[START OF DATASET EXCERPTS]
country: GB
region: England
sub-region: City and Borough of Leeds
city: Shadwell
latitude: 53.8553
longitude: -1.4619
[END OF DATASET EXCERPTS]
[START OF DATASET EXCERPTS]
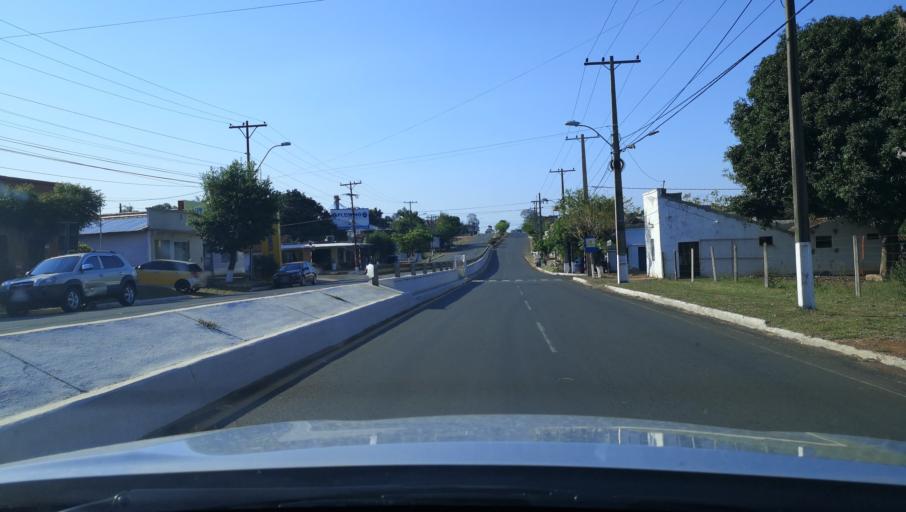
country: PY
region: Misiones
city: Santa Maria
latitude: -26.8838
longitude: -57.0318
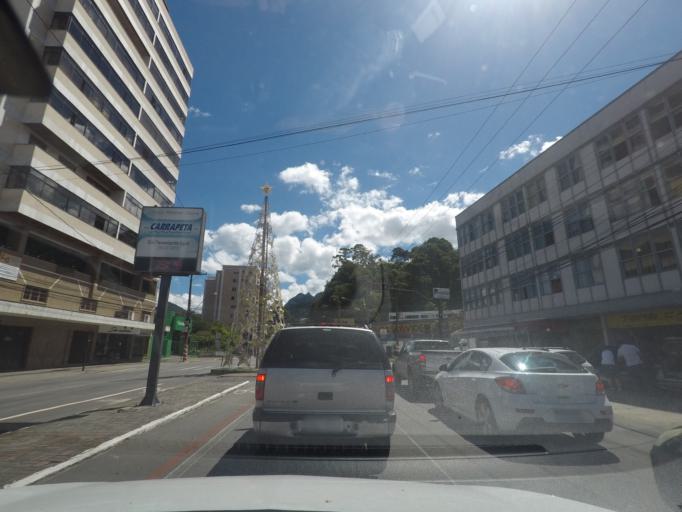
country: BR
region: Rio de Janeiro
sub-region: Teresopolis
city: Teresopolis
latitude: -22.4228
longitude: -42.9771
[END OF DATASET EXCERPTS]
▶ _EXERCISE_: Rewrite the items from the line containing "country: BR" down to the line containing "longitude: -42.9771", swapping "latitude" for "lat" and leaving everything else unchanged.

▶ _OUTPUT OF THE EXERCISE_:
country: BR
region: Rio de Janeiro
sub-region: Teresopolis
city: Teresopolis
lat: -22.4228
longitude: -42.9771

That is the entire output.